First Posted: 08/26/11 05:16 PM ET Updated: 10/26/11 06:12 AM ET

Before this week, employees at the Indiana University Health medical center were free to step off the nonsmoking campus and light up a cigarette. Sure, co-workers and patients would probably notice the telltale odor on the smoker's clothes, skin and breath -- especially if they happened to share an elevator -- but they could do little more than plug their nose in defense.

That all changed on Monday when the medical center upgraded its policy: Employees are now prohibited from smoking during the workday. Period.

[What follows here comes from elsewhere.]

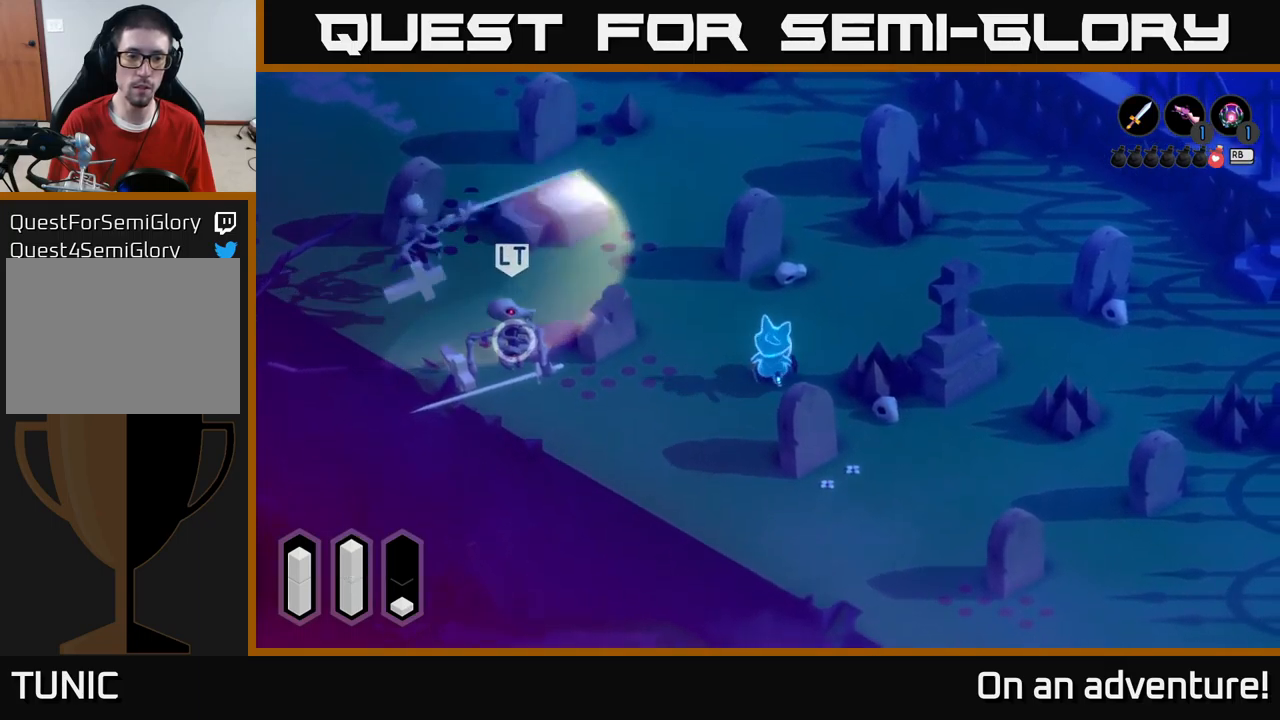
{"buttons": [], "left_stick": "down-left", "right_stick": "center", "events": [[50, "left_stick", "left"], [100, "A", "down"], [383, "X", "down"], [433, "A", "up"], [483, "X", "up"], [500, "left_stick", "down-left"]]}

The impetus for the new rule is the recently recognized dangers of "thirdhand smoke," the gases and particles that cling to clothing, hair, furniture, walls and other surfaces long after a cigarette is stubbed out.

Dr. Richard Graffis, executive vice president and chief medical officer at Indiana University Health, describes it as "the smoke you don't see, but that your nose tells you is there."

Over his more than 40 years in the health care business, Graffis has seen a dramatic evolution -- from widespread acceptance of doctors and patients smoking inside the hospital to increasingly stringent bans -- as evidence grew of the health risks posed by both direct and indirect exposure to cigarette smoke.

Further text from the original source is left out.